Stage Time (minutes)
make_examples 36m48.09s
call_variants 11m33.13s
postprocess_variants (with gVCF) 4m47.06s
vcf_stats_report (optional) 5m26.10s (optional)
total 66m14.44s (1h06m14.44s)

Accuracy

hap.py results on HG003 (all chromosomes, using NIST v4.2.1 truth), which was held out while training.

Starting from v1.4.0, users don't need to phase the BAMs first, and only need to run DeepVariant once.

Type TRUTH.TP TRUTH.FN QUERY.FP METRIC.Recall METRIC.Precision METRIC.F1_Score
INDEL 501348 3153 3117 0.99375 0.994046 0.993898
SNP 3321474 6021 3903 0.998191 0.998828 0.998509

See VCF stats report.

ONT_R104

Runtime

Runtime is on HG003 reads (all chromosomes). Reported runtime is an average of 5 runs.

Stage Time (minutes)
make_examples 55m56.13s
call_variants 17m29.76s
postprocess_variants (with gVCF) 5m58.82s
vcf_stats_report (optional) 6m23.70s (optional)
total 91m6.31s (1h31m6.31s)

Accuracy

hap.py results on HG003 (all chromosomes, using NIST v4.2.1 truth), which was held out while training.

Type TRUTH.TP TRUTH.FN QUERY.FP METRIC.Recall METRIC.Precision METRIC.F1_Score
INDEL 450891 53610 40728 0.893737 0.919559 0.906464
SNP 3319370 8125 2954 0.997558 0.999111 0.998334

See VCF stats report.

Hybrid (Illumina + PacBio HiFi)

Runtime

Runtime is on HG003 (all chromosomes). Reported runtime is an average of 5 runs.

Stage Time (minutes)
make_examples 62m2.28s
call_variants 65m3.32s
postprocess_variants (with gVCF) 3m43.18s
vcf_stats_report (optional) 5m6.89s (optional)
total 154m30.64s (2h34m30.64s)

Accuracy

Evaluating on HG003 (all chromosomes, using NIST v4.2.1 truth), which was held out while training the hybrid model.

Type TRUTH.TP TRUTH.FN QUERY.FP METRIC.Recall METRIC.Precision METRIC.F1_Score
INDEL 503160 1341 2243 0.997342 0.99577 0.996555
SNP 3323907 3588 1981 0.998922 0.999405 0.999163

See VCF stats report.

Inspect outputs that produced the metrics above

The DeepVariant VCFs, gVCFs, and hap.py evaluation outputs are available at:

gs://deepvariant/case-study-outputs

You can also inspect them in a web browser here: https://42basepairs.com/browse/gs/deepvariant/case-study-outputs

How to reproduce the metrics on this page

For simplicity and consistency, we report runtime with a CPU instance with 96 CPUs This is NOT the fastest or cheapest configuration.

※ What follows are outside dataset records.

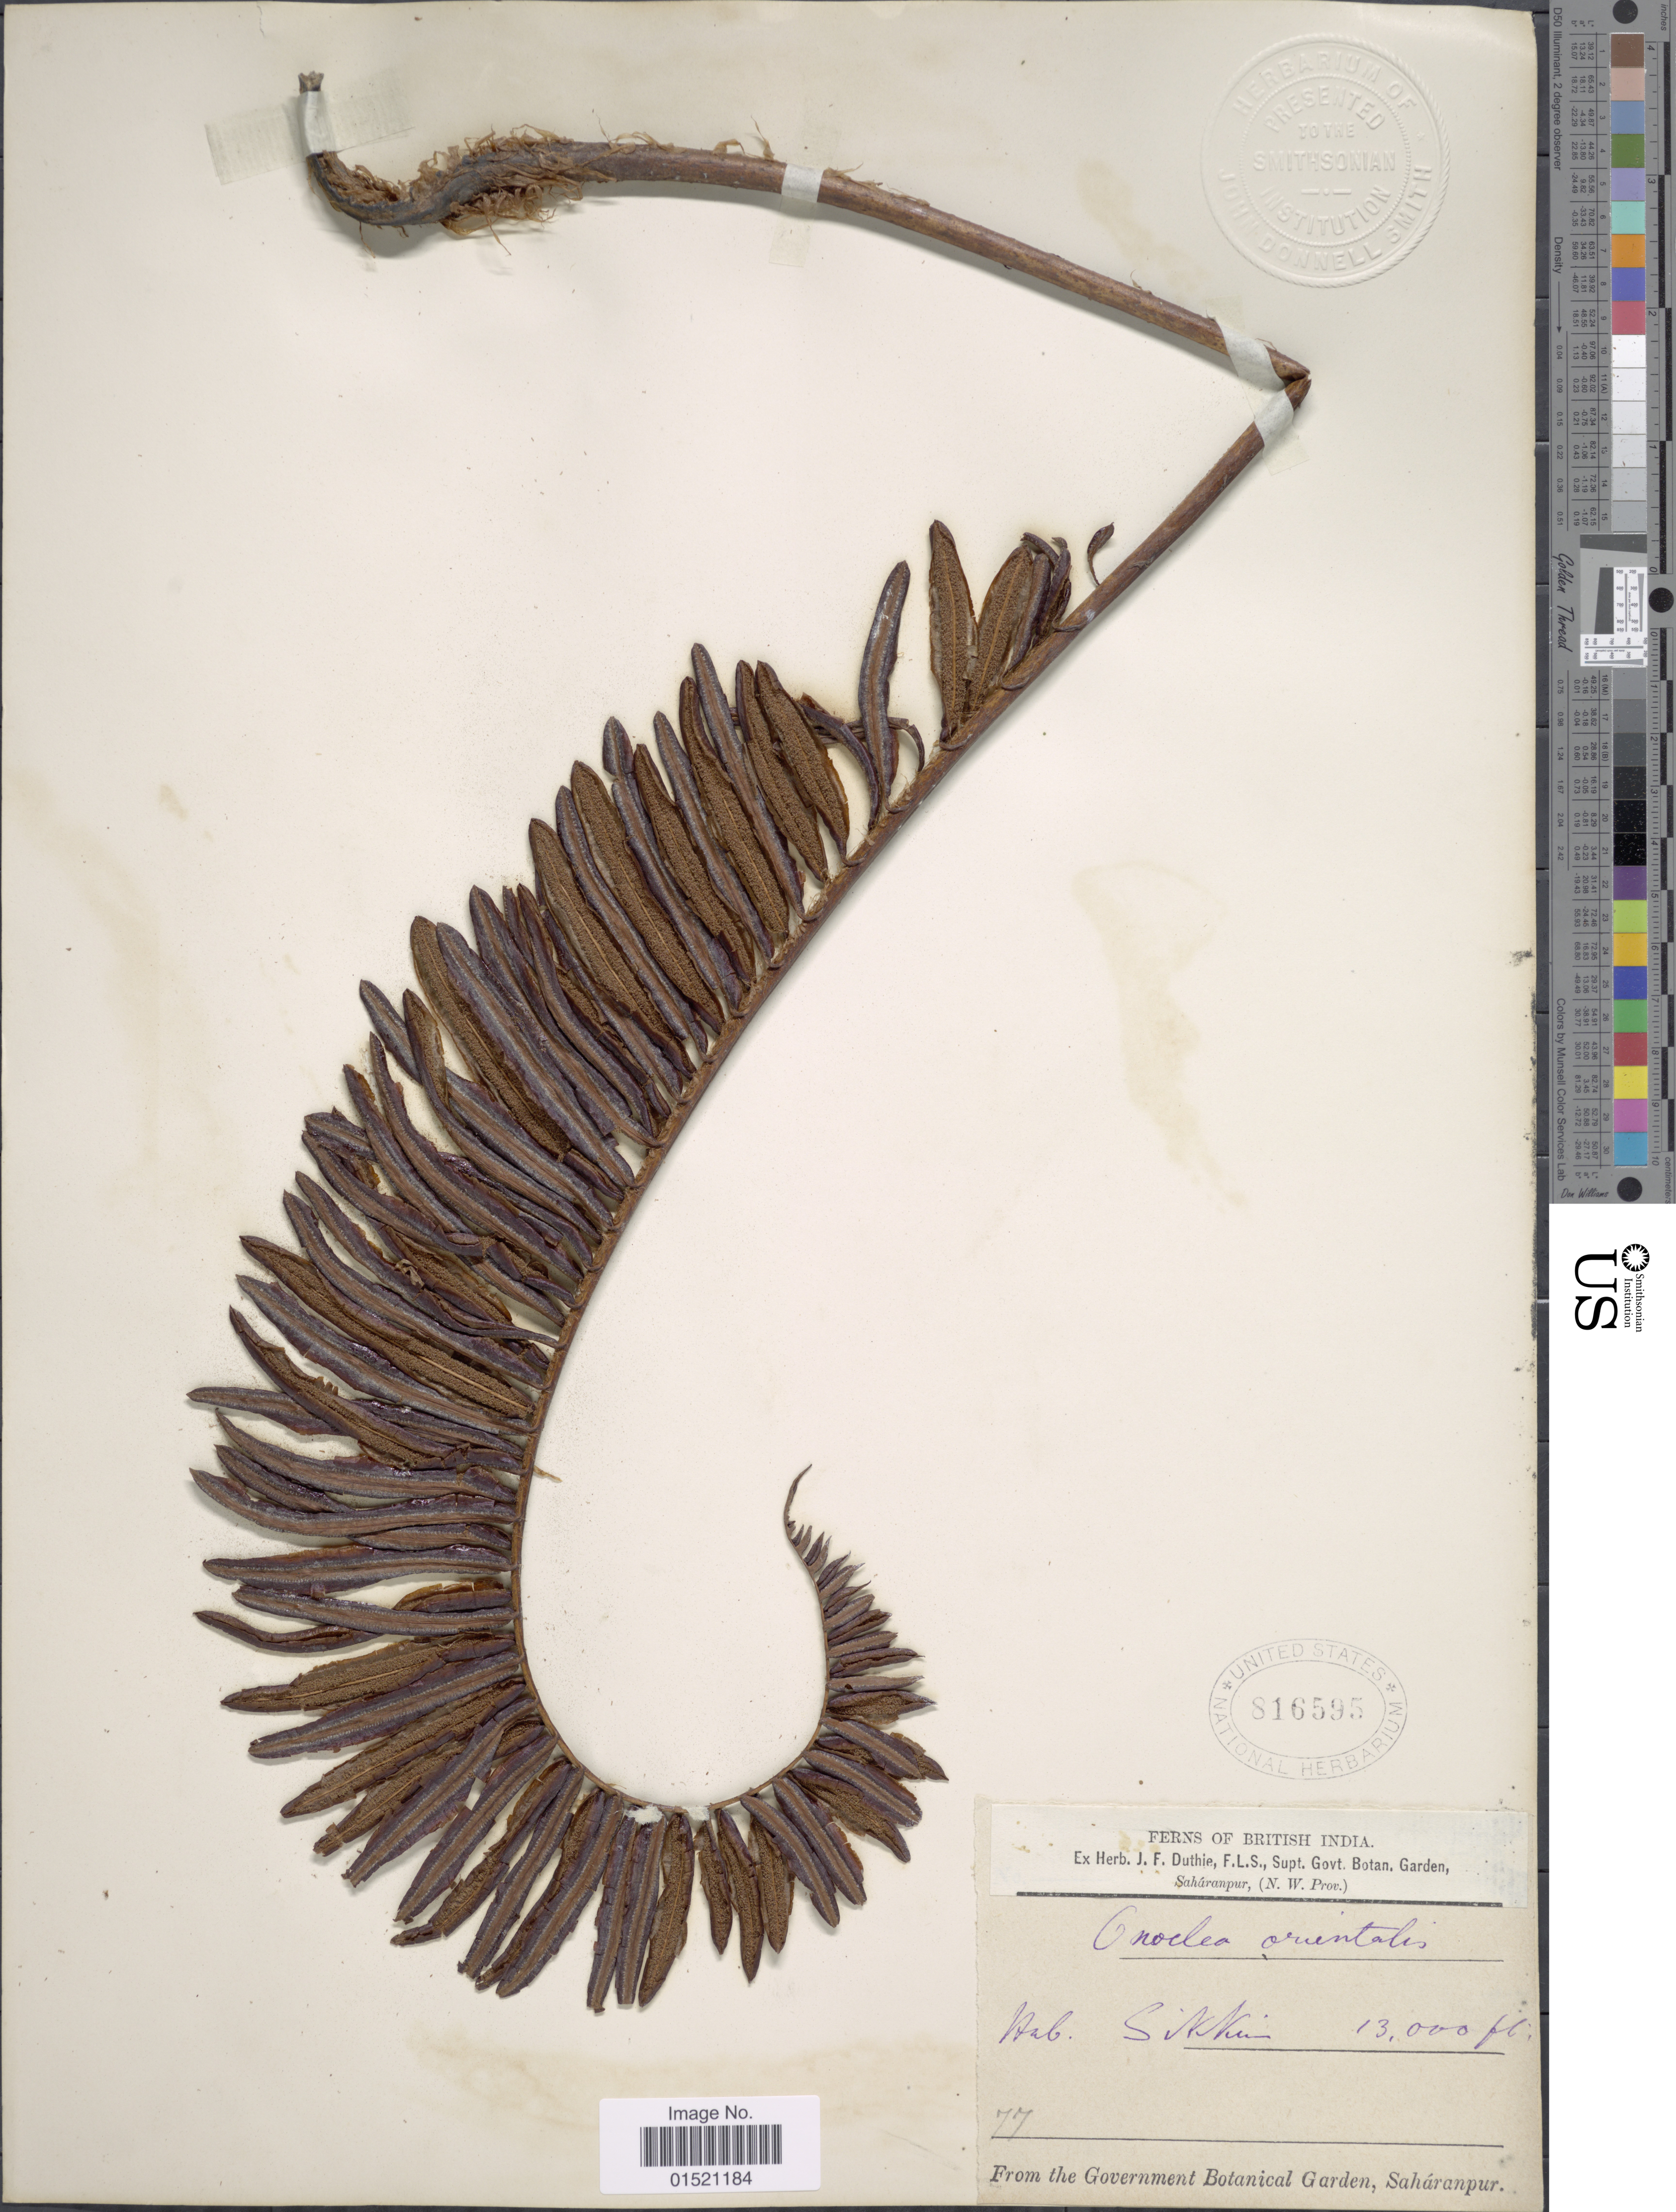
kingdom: Plantae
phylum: Tracheophyta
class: Polypodiopsida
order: Polypodiales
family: Onocleaceae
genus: Pentarhizidium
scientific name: Pentarhizidium orientale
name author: (Hook.) Hayata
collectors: ex herb. J. F. Duthie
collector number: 77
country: India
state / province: Sikkim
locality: British India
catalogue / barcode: US 816595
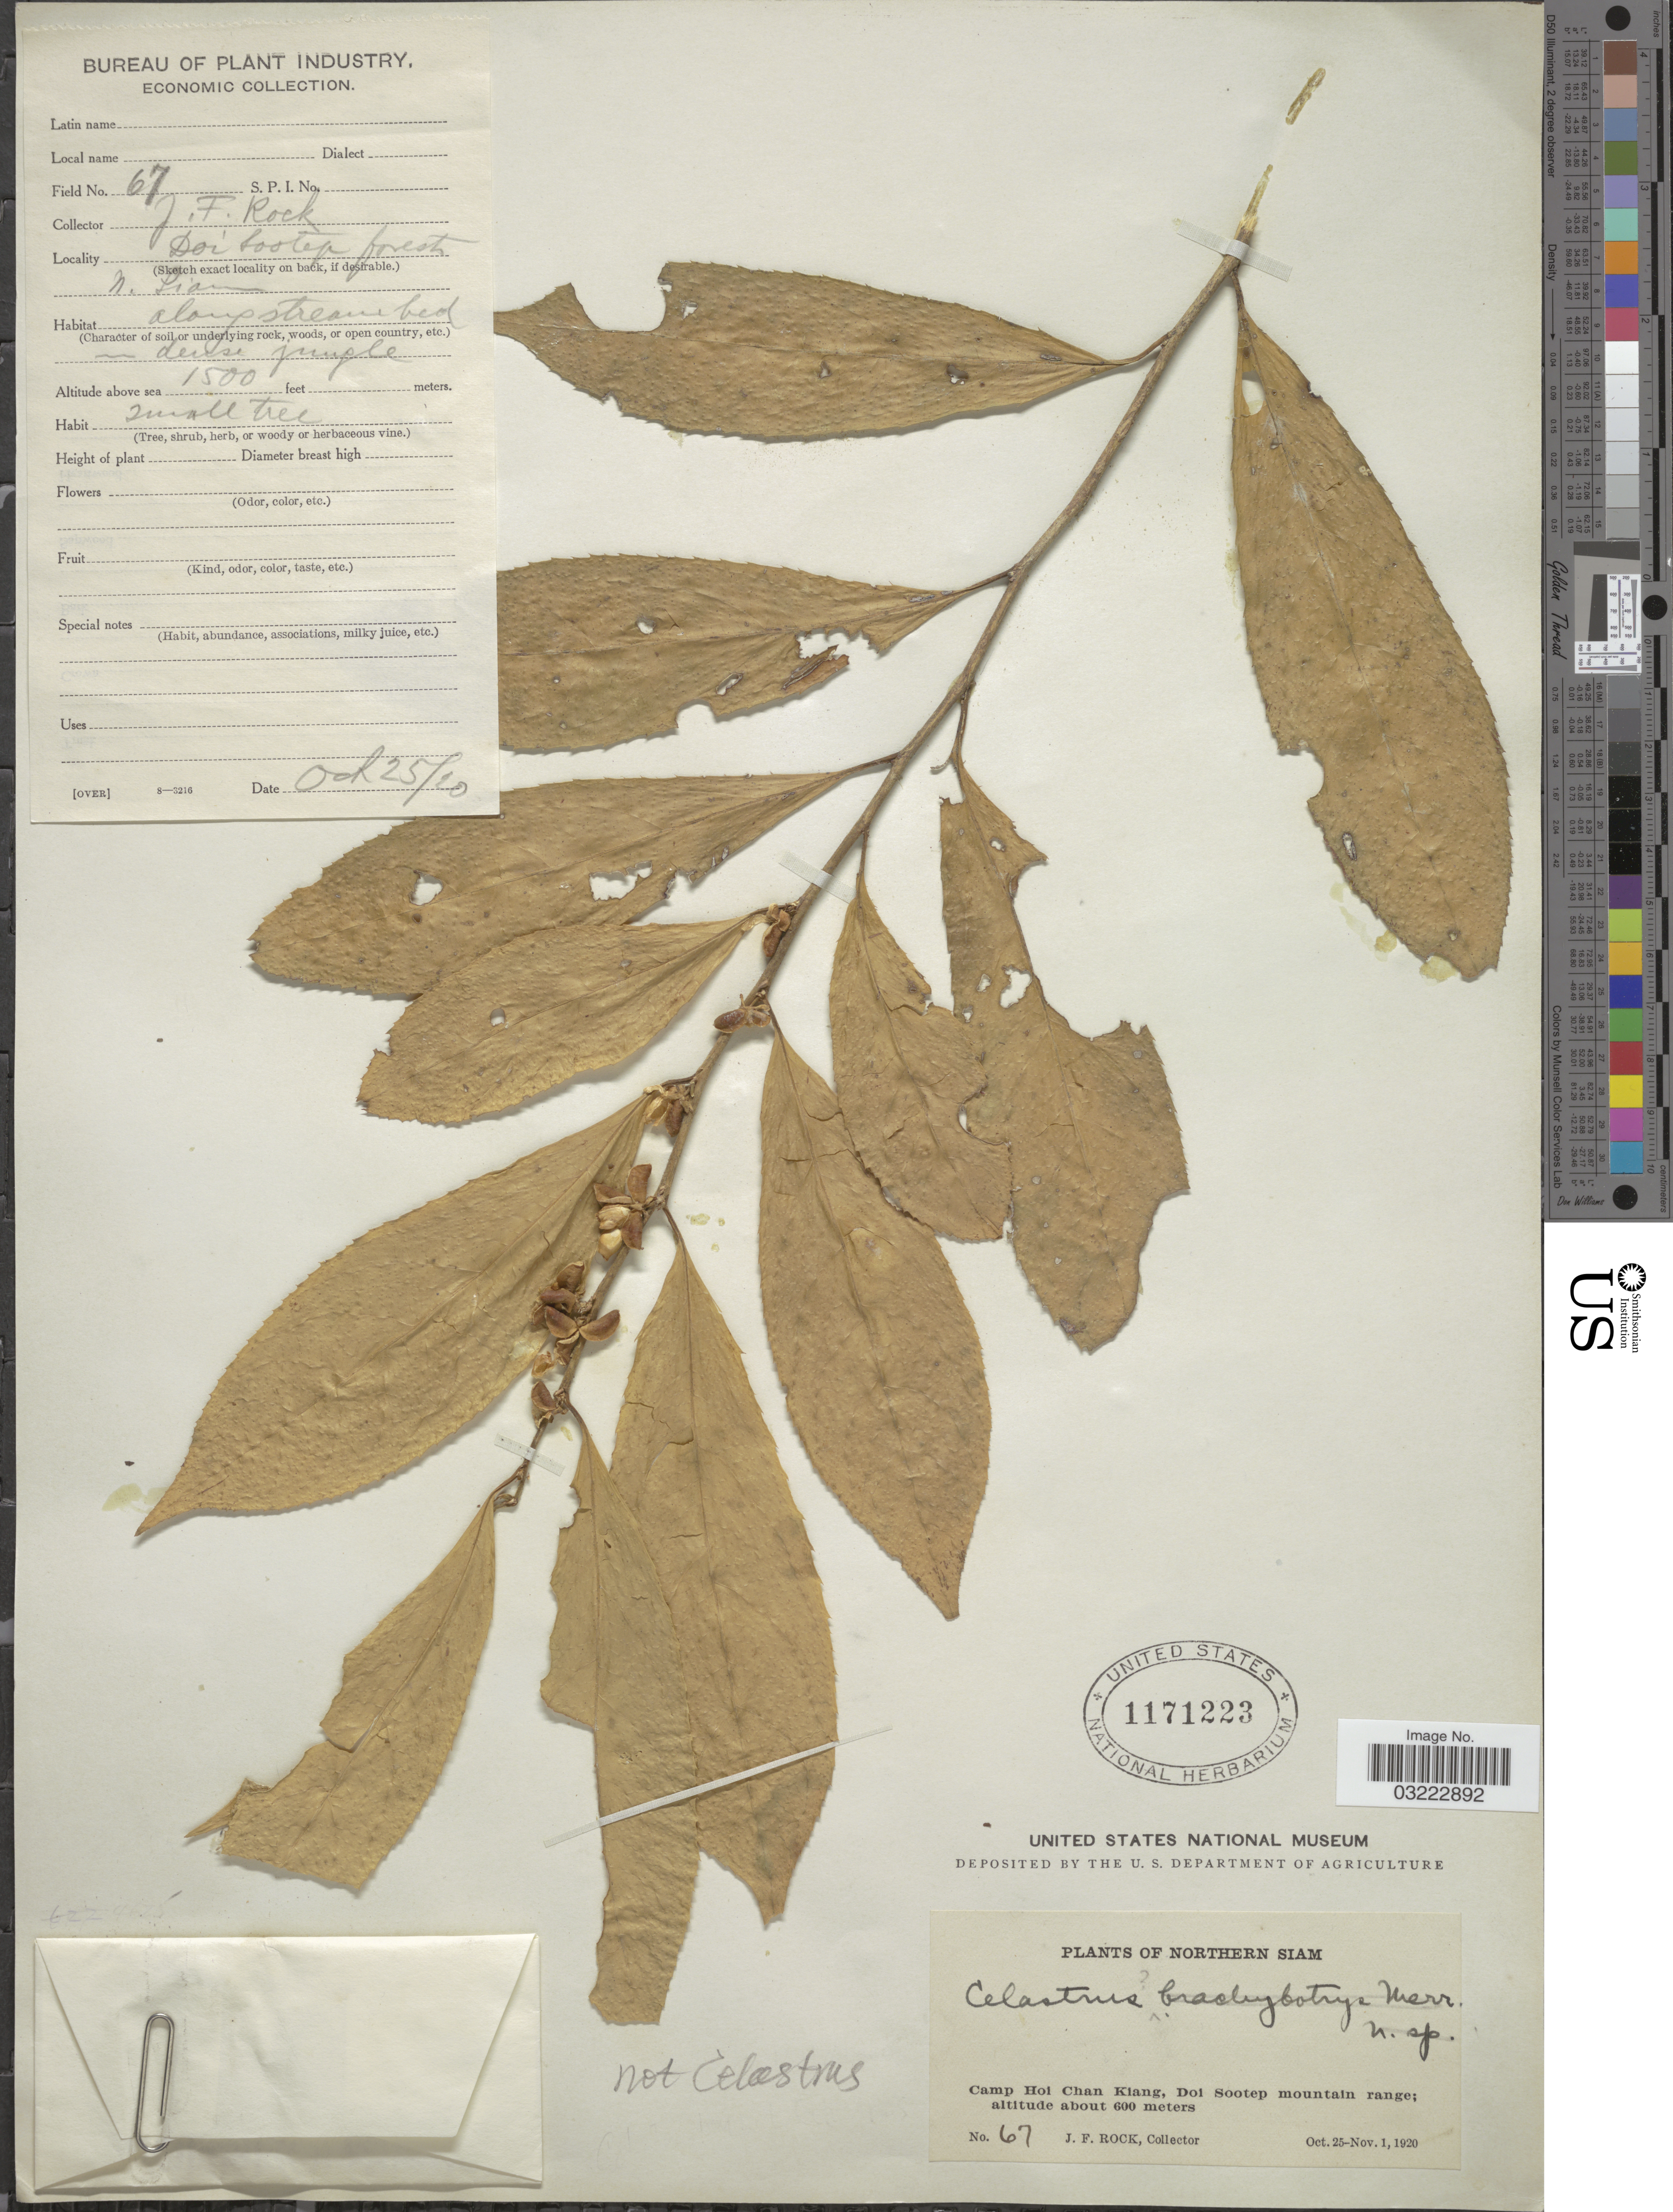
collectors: J. Rock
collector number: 67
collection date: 1920-10-25/1920-11-01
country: Thailand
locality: Northern Siam. Camp Hoi Chan Kiang, Doi Sootep mountain range.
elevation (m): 600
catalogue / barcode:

Use gcloud compute ssh to log in to the newly created instance.

Download and run any of the following case study scripts:

# Get the script.
curl -O https://raw.githubusercontent.com/google/deepvariant/r1.9/scripts/inference_deepvariant.sh

# WGS
bash inference_deepvariant.sh --model_preset WGS

# WES
bash inference_deepvariant.sh --model_preset WES

# PacBio
bash inference_deepvariant.sh --model_preset PACBIO

# ONT_R104
bash inference_deepvariant.sh --model_preset ONT_R104

# Hybrid
bash inference_deepvariant.sh --model_preset HYBRID_PACBIO_ILLUMINA

Runtime metrics are taken from the resulting log after each stage of DeepVariant. The runtime numbers reported above are the average of 5 runs each. The accuracy metrics come from the hap.py summary.csv output file. The runs are deterministic so all 5 runs produced the same output.